What you are asked to do: Make an exact copy of every entry, leaving the pictures out.
------
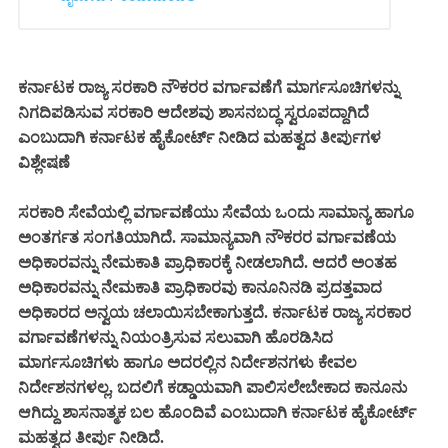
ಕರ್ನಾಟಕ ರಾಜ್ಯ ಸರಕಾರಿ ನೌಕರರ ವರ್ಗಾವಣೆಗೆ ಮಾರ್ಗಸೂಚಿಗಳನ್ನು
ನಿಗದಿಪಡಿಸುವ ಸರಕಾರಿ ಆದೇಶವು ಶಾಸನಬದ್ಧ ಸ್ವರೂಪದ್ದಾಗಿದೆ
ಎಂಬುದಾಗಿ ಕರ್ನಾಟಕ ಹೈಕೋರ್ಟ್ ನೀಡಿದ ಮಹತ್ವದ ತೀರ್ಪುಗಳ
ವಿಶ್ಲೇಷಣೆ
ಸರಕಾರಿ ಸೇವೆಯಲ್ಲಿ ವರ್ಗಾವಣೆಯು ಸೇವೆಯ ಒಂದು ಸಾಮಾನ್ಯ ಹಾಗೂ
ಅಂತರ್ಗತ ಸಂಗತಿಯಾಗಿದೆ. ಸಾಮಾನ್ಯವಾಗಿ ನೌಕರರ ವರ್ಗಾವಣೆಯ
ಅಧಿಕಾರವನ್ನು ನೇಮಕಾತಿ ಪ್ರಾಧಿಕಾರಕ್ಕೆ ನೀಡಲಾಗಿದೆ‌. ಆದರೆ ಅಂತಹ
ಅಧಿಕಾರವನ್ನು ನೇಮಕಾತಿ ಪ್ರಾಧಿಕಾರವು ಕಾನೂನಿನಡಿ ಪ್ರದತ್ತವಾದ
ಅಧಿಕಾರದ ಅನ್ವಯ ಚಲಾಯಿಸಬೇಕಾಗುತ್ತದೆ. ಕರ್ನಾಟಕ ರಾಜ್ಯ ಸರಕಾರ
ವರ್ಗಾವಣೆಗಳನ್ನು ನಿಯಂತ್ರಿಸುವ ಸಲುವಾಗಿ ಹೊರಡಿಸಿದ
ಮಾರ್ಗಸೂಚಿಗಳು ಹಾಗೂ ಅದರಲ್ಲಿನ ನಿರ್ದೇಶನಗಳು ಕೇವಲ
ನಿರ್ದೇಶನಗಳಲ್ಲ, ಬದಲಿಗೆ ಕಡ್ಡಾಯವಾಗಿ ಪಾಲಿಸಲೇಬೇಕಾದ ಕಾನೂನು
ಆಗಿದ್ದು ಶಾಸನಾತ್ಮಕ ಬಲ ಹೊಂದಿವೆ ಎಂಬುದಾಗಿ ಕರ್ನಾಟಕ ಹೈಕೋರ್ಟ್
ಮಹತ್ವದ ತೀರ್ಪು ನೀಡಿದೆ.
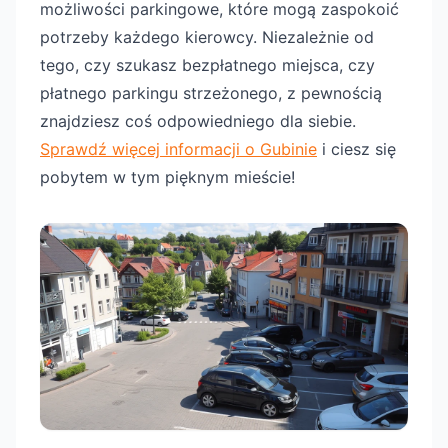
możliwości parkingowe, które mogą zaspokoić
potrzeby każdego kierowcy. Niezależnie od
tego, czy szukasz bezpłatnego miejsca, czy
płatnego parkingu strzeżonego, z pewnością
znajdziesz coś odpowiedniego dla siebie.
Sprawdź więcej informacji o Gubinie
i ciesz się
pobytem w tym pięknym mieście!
------
Reply to the task:
ಕರ್ನಾಟಕ ರಾಜ್ಯ ಸರಕಾರಿ ನೌಕರರ ವರ್ಗಾವಣೆಗೆ ಮಾರ್ಗಸೂಚಿಗಳನ್ನು
ನಿಗದಿಪಡಿಸುವ ಸರಕಾರಿ ಆದೇಶವು ಶಾಸನಬದ್ಧ ಸ್ವರೂಪದ್ದಾಗಿದೆ
ಎಂಬುದಾಗಿ ಕರ್ನಾಟಕ ಹೈಕೋರ್ಟ್ ನೀಡಿದ ಮಹತ್ವದ ತೀರ್ಪುಗಳ
ವಿಶ್ಲೇಷಣೆ
ಸರಕಾರಿ ಸೇವೆಯಲ್ಲಿ ವರ್ಗಾವಣೆಯು ಸೇವೆಯ ಒಂದು ಸಾಮಾನ್ಯ ಹಾಗೂ
ಅಂತರ್ಗತ ಸಂಗತಿಯಾಗಿದೆ. ಸಾಮಾನ್ಯವಾಗಿ ನೌಕರರ ವರ್ಗಾವಣೆಯ
ಅಧಿಕಾರವನ್ನು ನೇಮಕಾತಿ ಪ್ರಾಧಿಕಾರಕ್ಕೆ ನೀಡಲಾಗಿದೆ‌. ಆದರೆ ಅಂತಹ
ಅಧಿಕಾರವನ್ನು ನೇಮಕಾತಿ ಪ್ರಾಧಿಕಾರವು ಕಾನೂನಿನಡಿ ಪ್ರದತ್ತವಾದ
ಅಧಿಕಾರದ ಅನ್ವಯ ಚಲಾಯಿಸಬೇಕಾಗುತ್ತದೆ. ಕರ್ನಾಟಕ ರಾಜ್ಯ ಸರಕಾರ
ವರ್ಗಾವಣೆಗಳನ್ನು ನಿಯಂತ್ರಿಸುವ ಸಲುವಾಗಿ ಹೊರಡಿಸಿದ
ಮಾರ್ಗಸೂಚಿಗಳು ಹಾಗೂ ಅದರಲ್ಲಿನ ನಿರ್ದೇಶನಗಳು ಕೇವಲ
ನಿರ್ದೇಶನಗಳಲ್ಲ, ಬದಲಿಗೆ ಕಡ್ಡಾಯವಾಗಿ ಪಾಲಿಸಲೇಬೇಕಾದ ಕಾನೂನು
ಆಗಿದ್ದು ಶಾಸನಾತ್ಮಕ ಬಲ ಹೊಂದಿವೆ ಎಂಬುದಾಗಿ ಕರ್ನಾಟಕ ಹೈಕೋರ್ಟ್
ಮಹತ್ವದ ತೀರ್ಪು ನೀಡಿದೆ.
możliwości parkingowe, które mogą zaspokoić
potrzeby każdego kierowcy. Niezależnie od
tego, czy szukasz bezpłatnego miejsca, czy
płatnego parkingu strzeżonego, z pewnością
znajdziesz coś odpowiedniego dla siebie.
Sprawdź więcej informacji o Gubinie
i ciesz się
pobytem w tym pięknym mieście!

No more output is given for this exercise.